Polícia vê maracutaia e jogos manipulados

Secretário da segurança diz que há indícios de fraude em campo

A varredura que o Núcleo de Repressão a Crimes Econômicos (Nurce) está fazendo na Federação Paranaense de Futebol (FPF) pode trazer à tona novamente o "Caso Bruxo" – esquema de corrupção na arbitragem local revelado há pouco mais de dois anos.

A investigação policial – que já culminou na prisão do ex-presidente da entidade, Onaireves Moura, e de outras oito pessoas na terça-feira, com a suspeita de desviar dinheiro da instituição – aponta indícios de que pelo menos um time do interior do estado tenha se beneficiado dentro de campo de depósitos irregulares feitos nas contas da Comissão Fiscalizadora de Arrecadação (Comfiar) e do Colégio Técnico de Futebol Pinheirão.

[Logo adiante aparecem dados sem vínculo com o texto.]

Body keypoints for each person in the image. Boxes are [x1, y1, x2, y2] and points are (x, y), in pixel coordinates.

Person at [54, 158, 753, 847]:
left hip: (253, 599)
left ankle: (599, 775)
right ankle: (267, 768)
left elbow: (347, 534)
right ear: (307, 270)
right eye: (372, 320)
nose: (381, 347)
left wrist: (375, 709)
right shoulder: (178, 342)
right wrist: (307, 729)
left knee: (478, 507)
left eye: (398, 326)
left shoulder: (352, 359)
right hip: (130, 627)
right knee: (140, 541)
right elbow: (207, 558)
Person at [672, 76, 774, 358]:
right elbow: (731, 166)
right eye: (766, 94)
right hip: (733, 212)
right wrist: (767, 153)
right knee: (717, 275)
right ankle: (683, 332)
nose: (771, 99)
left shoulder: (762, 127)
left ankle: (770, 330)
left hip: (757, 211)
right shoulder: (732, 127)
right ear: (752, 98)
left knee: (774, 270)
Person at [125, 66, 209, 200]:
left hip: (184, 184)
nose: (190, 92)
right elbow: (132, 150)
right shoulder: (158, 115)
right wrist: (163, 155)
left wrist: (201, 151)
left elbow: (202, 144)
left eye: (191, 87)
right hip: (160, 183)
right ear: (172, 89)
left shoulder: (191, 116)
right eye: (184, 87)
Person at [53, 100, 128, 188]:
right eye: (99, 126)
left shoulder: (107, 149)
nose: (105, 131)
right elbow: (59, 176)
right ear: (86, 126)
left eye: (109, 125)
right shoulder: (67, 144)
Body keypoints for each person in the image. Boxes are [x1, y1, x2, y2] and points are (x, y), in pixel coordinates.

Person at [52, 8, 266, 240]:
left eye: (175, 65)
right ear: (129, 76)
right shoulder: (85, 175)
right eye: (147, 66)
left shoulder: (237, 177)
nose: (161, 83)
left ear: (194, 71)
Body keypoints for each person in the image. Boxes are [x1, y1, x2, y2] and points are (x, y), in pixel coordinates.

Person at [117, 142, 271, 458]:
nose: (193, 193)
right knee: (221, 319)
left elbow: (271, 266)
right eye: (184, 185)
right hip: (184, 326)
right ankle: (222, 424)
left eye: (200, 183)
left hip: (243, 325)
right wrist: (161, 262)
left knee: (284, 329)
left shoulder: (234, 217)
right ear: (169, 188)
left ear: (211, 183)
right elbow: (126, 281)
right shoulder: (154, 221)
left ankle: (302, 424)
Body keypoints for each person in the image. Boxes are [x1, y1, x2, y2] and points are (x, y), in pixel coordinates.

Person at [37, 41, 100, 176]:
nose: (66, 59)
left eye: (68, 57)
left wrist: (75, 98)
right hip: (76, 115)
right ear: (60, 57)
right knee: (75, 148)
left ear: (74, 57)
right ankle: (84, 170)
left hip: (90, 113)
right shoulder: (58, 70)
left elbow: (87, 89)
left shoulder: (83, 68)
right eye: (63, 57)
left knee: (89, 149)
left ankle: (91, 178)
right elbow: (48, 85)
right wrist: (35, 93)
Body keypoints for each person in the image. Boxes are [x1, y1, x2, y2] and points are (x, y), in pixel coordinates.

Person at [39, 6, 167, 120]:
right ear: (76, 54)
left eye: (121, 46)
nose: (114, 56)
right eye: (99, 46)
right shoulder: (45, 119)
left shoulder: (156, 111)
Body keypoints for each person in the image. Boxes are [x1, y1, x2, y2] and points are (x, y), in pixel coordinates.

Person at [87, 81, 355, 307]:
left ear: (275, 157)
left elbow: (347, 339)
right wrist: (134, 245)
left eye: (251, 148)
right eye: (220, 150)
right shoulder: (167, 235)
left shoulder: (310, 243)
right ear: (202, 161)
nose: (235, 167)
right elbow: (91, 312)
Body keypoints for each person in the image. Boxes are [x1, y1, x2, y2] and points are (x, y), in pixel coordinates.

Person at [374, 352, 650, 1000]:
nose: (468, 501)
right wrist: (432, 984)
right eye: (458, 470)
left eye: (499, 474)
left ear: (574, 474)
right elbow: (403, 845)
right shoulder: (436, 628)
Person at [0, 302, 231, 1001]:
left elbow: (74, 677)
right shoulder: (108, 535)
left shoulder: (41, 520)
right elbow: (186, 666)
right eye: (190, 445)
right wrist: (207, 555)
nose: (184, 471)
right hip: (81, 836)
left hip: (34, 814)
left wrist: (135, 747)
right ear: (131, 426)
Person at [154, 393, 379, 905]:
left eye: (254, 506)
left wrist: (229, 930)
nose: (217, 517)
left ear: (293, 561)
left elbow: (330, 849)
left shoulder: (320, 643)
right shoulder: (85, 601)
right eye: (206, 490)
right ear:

As duas empresas foram idealizadas por Moura (com a anuência da maioria dos clubes) para driblar o bloqueio de receitas por parte dos credores da FPF.

As suspeitas recaem, por enquanto, sobre o Galo Maringá, que em 2005 conquistou o título da Divisão de Acesso batendo o Toledo na final. A polícia investiga se o dinheiro depositado nas contas paralelas da Federação, algo em torno de R$ 200 mil, foi usado para facilitar o caminho do Alvinegro rumo à Primeira Divisão do Estadual. No ano seguinte, após a fusão com a equipe de Campo Mourão, o clube passou a se chamar Adap Galo.

"A maracutaia na Federação pode ter alcançado outras situações, como a venda de ascensão de clubes da Segunda para a Primeira Divisão do Paranaense. Mas estamos investigando ainda", afirma o secretário estadual da Segurança Pública, Luiz Fernando Delazari, em entrevista à Rádio Band News. "Já ficou comprovado o depósito do dinheiro, agora iremos investigar para qual finalidade. As suspeitas são sérias e muito fortes de manipulação de resultados", acrescentou ele, à Agência Estado.

Documentos apreendidos na sede do clube maringaense, ainda na terça-feira, chegaram ontem à noite a Curitiba. "É muito grave por se tratar de vários depósitos. Os indícios são bastante fortes e consistentes. Não se sabe, contudo, se a questão está realmente vinculada ao caso dos bruxos. Iremos cruzar as informações a partir de agora", comenta Sérgio Sirino, delegado responsável pelo inquérito.

Presidente do Galo Maringá à época, o empresário Marcos Falleiro se defende das acusações. De acordo com o dirigente, que atualmente ocupa a presidência do Conselho Deliberativo no organograma alvinegro, as aplicações estão relacionadas aos cinco jogos do Paraná, em Maringá, contra os times de São Paulo, entre 2005 e 2006.

"Somente na partida com o Santos, a renda foi de R$ 490 mil. Deste montante, em torno de 20% – referente a despesas com a arbitragem e o INSS –, foram depositados nas contas indicadas pela Federação", explica ele. "Era algo rotineiro, que só despertou a atenção da polícia por causa dos altos valores. Mas qualquer alusão a manipulação de resultado é um absurdo, uma piada. Inclusive, Fomos prejudicados pela arbitragem naquele campeonato", sustenta o cartola, abrindo mão dos sigilos bancários e telefônicos para comprovar a inocência do Galo.